I appreciate this is all new and you both need to budget for buying sufficient stuff so that the DC have two fully-stocked homes, but you need to get to this position as soon as your funds allow.

MyOtherProfile · Today 08:32

Babyboomtastic · Today 07:50

Tbh, if the 50-50 schedule is agreed, then his 59% is for him to manage, so I don't think you need a conversation about it.

Although he might start saying he can't be expected to do half the holiday when he works so it's good for OP to flag up to him that he needs to be prepared for that, or she might find he refuses to take the children and she has to sort it all.

TheScreen · Today 08:34

OP I'm glad he's agreed to the schedule. I think you're probably right his mum will be roped in but to be fair that's probably better for the kids even if it does let him off the hook.

Some of the comments on here suggesting you ask what about your time off to yourself etc Id not recommend.

So far you've done really well to keep it very child focused and I'd stick to that. Any discussion about contact keep it to "is that the best arrangement for the kids". You've already shown you're really good at this but I just wanted to reiterate it. Don't match his energy to try and show him he's selfish. He won't see it and it will just make you look bad too.

Same as asking about his share of the summer holidays. That's for him to work out.

This is why it's really good your suggestion has set days each week as you will both have to sort and pay for childcare on set days and there's no arguing over who needs to sort and pay for childcare. His days, his logistics to sort out.

The dropping eldest back on Sunday and then the kids later didn't at all fit with his supposed lack of petrol did it. 🙄 I agree it was definitely so he didn't have to juggle them all on his own. Again if he doesn't want to take them all and it's his Sunday and you are at work that is his responsibility to sort.

anotheruser124 · Today 08:42

Aiming4Optimistic · Yesterday 22:56

I think I'd tell him that he has to have the dc for 50% whether his house is ready or not, or you will be pushing for child maintenance. It doesn't take 2 weeks to buy basics - Amazon will literally deliver them the hext day if he has prime!

I agree. When you are working you have to arrange childcare, if he cant get time off he has to figure it, if he cant get to the shops for things he will have to order online.

I would say to him this is either actually 50/50 or im going to need child maintenance so I can cover childcare and looking after the children for what should be your parenting time.

He also has to make arrangements for 50% of the school holidays, that should not be on you while he gets a week resting at home and then telling you he doesnt have holiday left.

anotheruser124 · Today 08:44

mummy917 · Today 06:10

I’ve woken up to a message from him saying he agrees to the 2,2,3 schedule I proposed, can it start this Wednesday…I haven’t replied yet.

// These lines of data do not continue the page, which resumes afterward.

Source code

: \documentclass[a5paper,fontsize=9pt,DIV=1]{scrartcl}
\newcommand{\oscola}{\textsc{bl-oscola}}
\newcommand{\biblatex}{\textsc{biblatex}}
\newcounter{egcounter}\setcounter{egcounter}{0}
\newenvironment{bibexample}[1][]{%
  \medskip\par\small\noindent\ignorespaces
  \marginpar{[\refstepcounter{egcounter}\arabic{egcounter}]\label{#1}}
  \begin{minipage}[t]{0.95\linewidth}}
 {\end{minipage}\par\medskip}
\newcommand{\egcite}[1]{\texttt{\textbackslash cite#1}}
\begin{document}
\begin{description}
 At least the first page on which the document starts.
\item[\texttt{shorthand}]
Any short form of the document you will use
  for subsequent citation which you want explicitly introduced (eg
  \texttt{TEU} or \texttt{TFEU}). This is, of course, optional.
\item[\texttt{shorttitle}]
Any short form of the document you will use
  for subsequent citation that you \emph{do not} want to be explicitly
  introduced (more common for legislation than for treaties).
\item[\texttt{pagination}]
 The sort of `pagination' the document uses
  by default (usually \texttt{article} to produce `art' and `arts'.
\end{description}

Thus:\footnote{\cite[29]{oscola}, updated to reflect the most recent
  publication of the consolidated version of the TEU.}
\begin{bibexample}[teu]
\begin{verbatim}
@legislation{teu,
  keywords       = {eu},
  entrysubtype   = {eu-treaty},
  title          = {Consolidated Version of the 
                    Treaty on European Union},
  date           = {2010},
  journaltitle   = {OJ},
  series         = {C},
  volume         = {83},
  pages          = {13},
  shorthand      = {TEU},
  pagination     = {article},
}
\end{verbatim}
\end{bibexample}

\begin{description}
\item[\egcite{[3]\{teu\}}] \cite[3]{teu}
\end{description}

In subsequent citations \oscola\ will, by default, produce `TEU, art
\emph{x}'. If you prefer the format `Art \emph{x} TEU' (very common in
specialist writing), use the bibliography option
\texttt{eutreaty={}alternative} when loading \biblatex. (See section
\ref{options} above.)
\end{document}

My guessing is he’s drafted his mum in to help with childcare on those days as he will be at work so he’ll only need to do bedtimes/getting them ready the following morning and they’d be back to me on Friday.

Well thats positive and at least then that naturally gives him 50/50 in the school holidays. Might be worth just reminding him they are coming up so he will need childcare sorted for his days.

mummy917 · Today 08:47

I said before he moved out that he needed to ensure he had plenty of clothes etc for the kids at his house and their drawers are full so he could’ve taken half and that’s what I encouraged, but short of packing them for him, I’m not sure what else I was supposed to do? He took some bedding for them and I wrongly assumed he had bought quilts and pillows. I don’t have a 2nd set of duvets and pillows here that we could’ve halved.

Yeah I think he’s aware that if he needs any childcare such as breakfast/after school childcare on his days, then he will need to fund that.